Session Lead: Alexandra Fries (University of Maryland Center for Environmental Science)
Co-Lead(s):
Session Format: Oral presentations
Session Description:
Artificial Intelligence (AI) and machine learning are rapidly transforming how we observe, model, and manage complex environmental systems. Within the Chesapeake Bay and beyond, AI applications now extend from data collection to ecosystem forecasting to decision-support tools for restoration and resilience. Yet, as these technologies become more integral to environmental research, the full potential of AI can only be realized through transdisciplinary collaboration—bringing together computer scientists, ecologists, social scientists, data managers, and community stakeholders to ensure that tools are not only powerful but also usable, ethical, and aligned with management needs and goals.
Co-designing and co-developing research projects across disciplines leads to more effective outcomes and better use of results. As AI tools are incorporated into research methods and projects, this is becoming increasingly important. This session will explore how team science principles and transdisciplinary practices can be incorporated into AI-based environmental research to enhance innovation, communication, and impact. While AI excels at pattern recognition and prediction, it requires contextual grounding—ecological understanding, stakeholder input, and social insight—to guide meaningful application.

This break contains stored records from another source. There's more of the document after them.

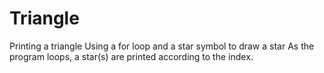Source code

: # Triangle
Printing a triangle
Using a for loop and a star symbol to draw a star
As the program loops, a star(s) are printed according to the index.
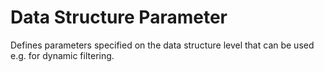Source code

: # Data Structure Parameter

Defines parameters specified on the data structure level that can be used e.g. for dynamic filtering.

Talks will highlight real-world examples where collaborative frameworks improved the design, interpretation, and application of AI systems for water quality modeling, habitat restoration, and climate adaptation planning.
The session will distill lessons from research projects using AI tools—ranging from hybrid ecological modeling teams to cross-sector AI ethics initiatives. It will also identify barriers such as disciplinary silos, data incompatibility, and uneven access to computing resources, and propose strategies to overcome them through collaborative infrastructure, shared language, and inclusive governance.